Le voci su Guardiola hanno dato vita a flussi particolari della Borsa bianconera. Ora la Consob indaga.

Andrea Agnelli
Andrea Agnelli (©Getty Images)

Pep Guardiola non è mai stato una reale possibilità per la panchina della Juventus. Oggi è arrivata la conferma: Alberto Grassi, membro del consiglio di amministrazione del Manchester City, ha definito questa indiscrezione “una scemenza, una corbelleria che ha del ridicolo“.

Dichiarazioni forti quelle dell’avvocato, mai più vere. Parole che hanno fatto perdere terreno alla Juventus a Piazza Affari. La Borsa bianconera in questi giorni ha subito un andamento parecchio altalenante proprio a causa delle voci sul tecnico spagnolo. Fra ieri e stamattina, quando alcune fonti italiane hanno dato l’operazione per fatta – tanto da rivelare giorno dell’annuncio e della presentazione -, il titolo bianconero aveva guadagnato il 5%. Dopo le parole di Grassi, è passato in territorio negativo e cede lo 0,24% a 1,43 euro.

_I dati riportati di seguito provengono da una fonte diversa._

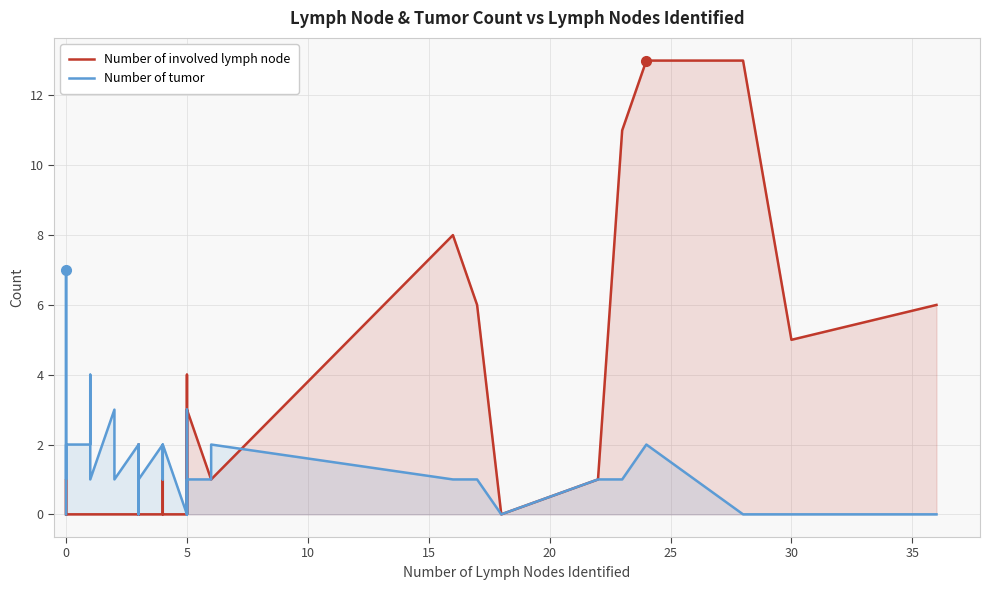

What is the value of the Number of tumor point at the 17th from the left?

2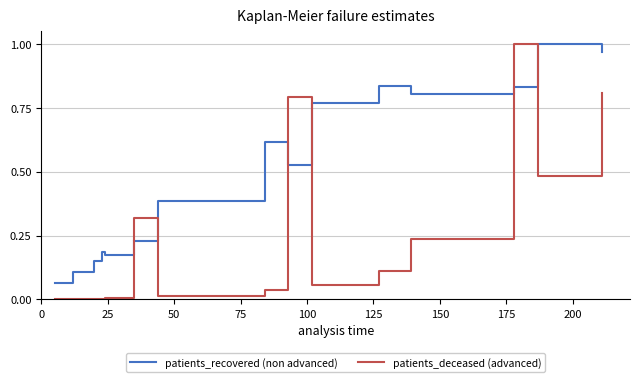

Is it true that patients_deceased (advanced) equals 0.0 at 0?

True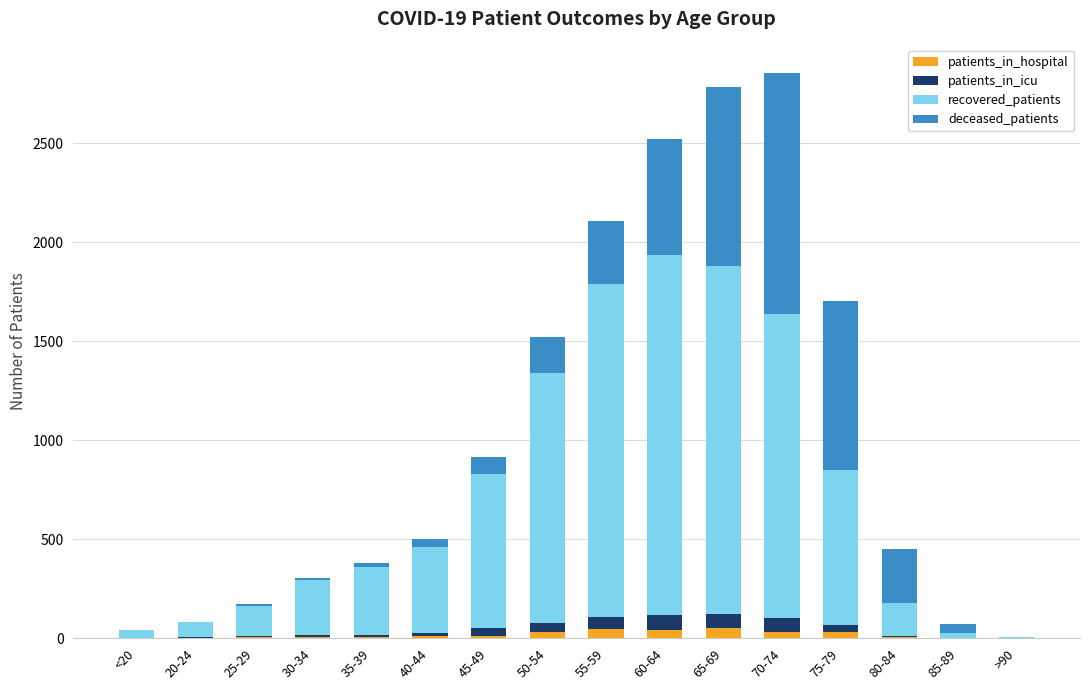

The patients_in_hospital series shows 32 at 70-74. True or false?

True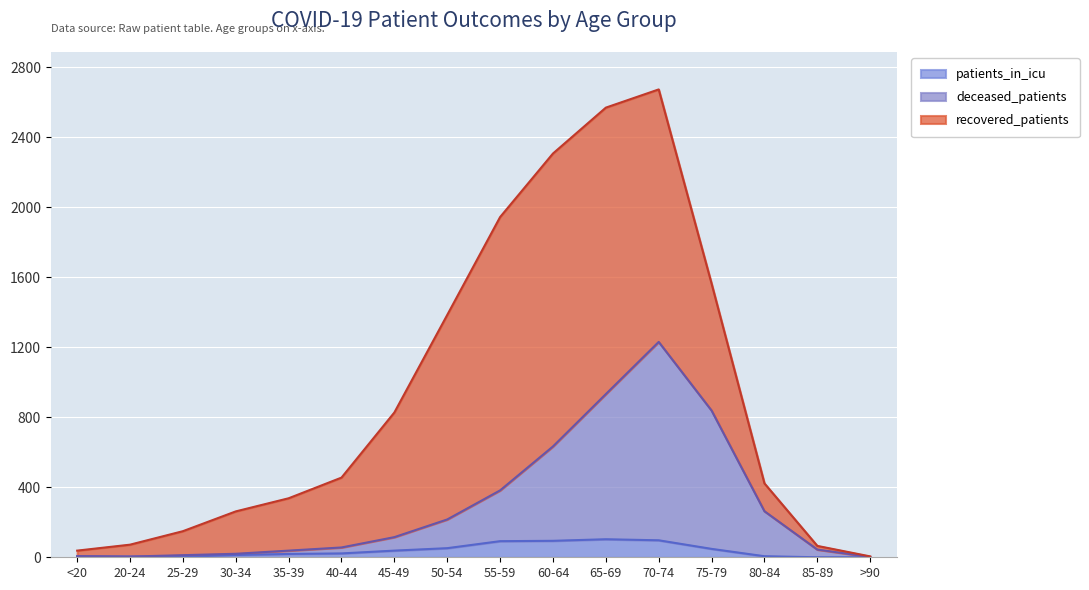

Is it true that patients_in_icu equals 0 at >90?

True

Un flusso particolare, dei veri e proprio ‘strappi’ che hanno attirato l’attenzione della Consob, la commissione nazionale per le società in Borsa, che sta monitorando e indagando l’operatività del titolo (cioè chi compra e chi vende) e i flussi di informazione che lo stanno muovendo. Questi movimenti sono iniziati già nel giorno dell’annuncio dell’addio di Massimiliano Allegri, raggiungendo oltre l’8%. Il titolo oggi si muove in controtendenza, ma a spingere gli acquisti sul titolo sono proprio le voci riguardanti Guardiola.